___ EXCERPTED RECORDS

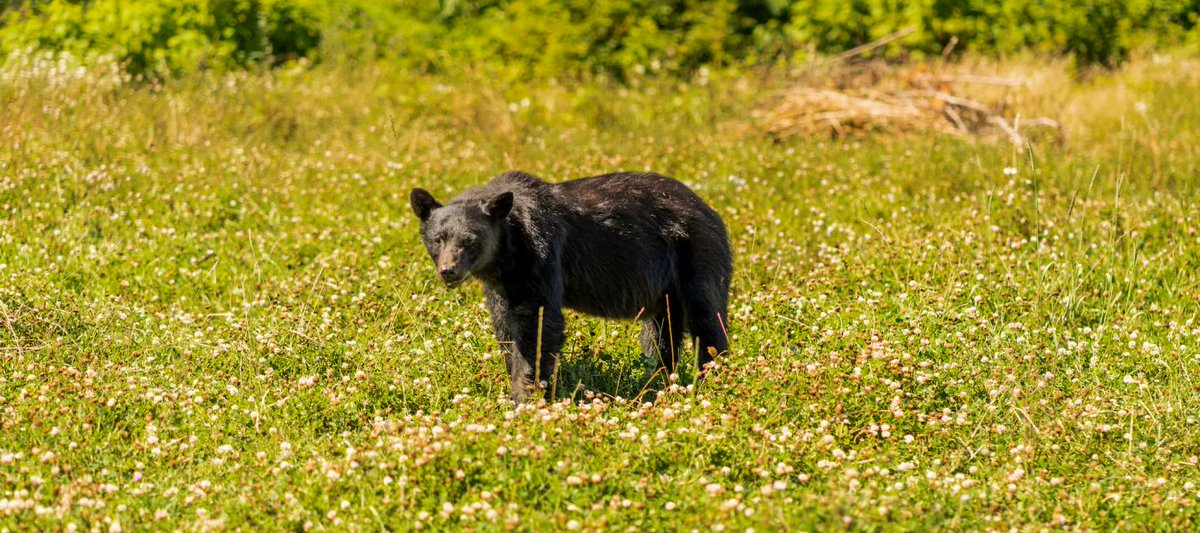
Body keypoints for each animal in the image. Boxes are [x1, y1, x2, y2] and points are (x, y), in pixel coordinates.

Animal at [412, 169, 729, 398]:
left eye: (470, 240)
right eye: (438, 239)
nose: (449, 270)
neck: (507, 253)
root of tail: (710, 210)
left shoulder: (541, 255)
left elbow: (538, 323)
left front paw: (524, 395)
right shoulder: (501, 284)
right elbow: (505, 326)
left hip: (696, 254)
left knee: (707, 319)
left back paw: (713, 377)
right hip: (664, 287)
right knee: (661, 334)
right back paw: (661, 378)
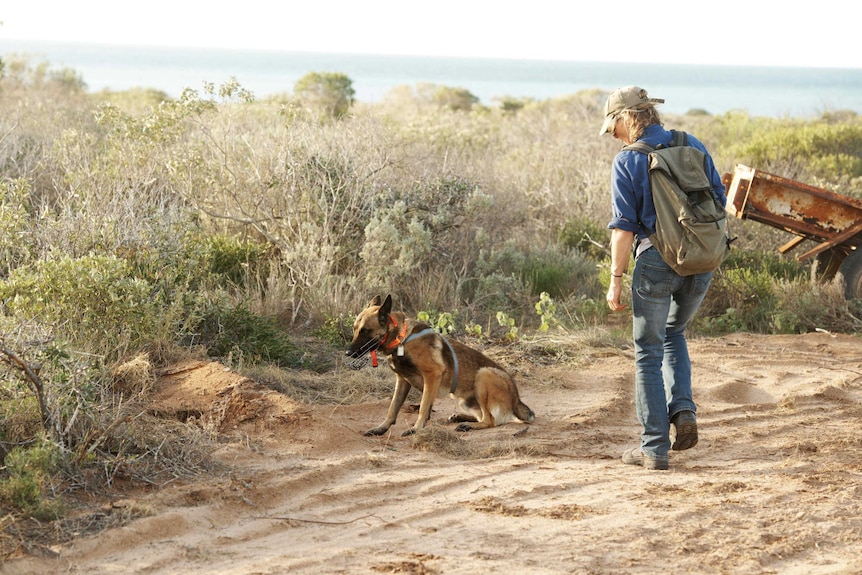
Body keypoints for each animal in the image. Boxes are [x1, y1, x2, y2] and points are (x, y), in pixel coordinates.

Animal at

______

*YOUR TASK*.
What is needed is every line of the records above that contains the word "right".

*SOLUTION TO THIS TASK*.
right eye: (438, 239)
right shoulder: (501, 284)
right elbow: (505, 326)
right hip: (664, 287)
right knee: (661, 334)
right back paw: (661, 378)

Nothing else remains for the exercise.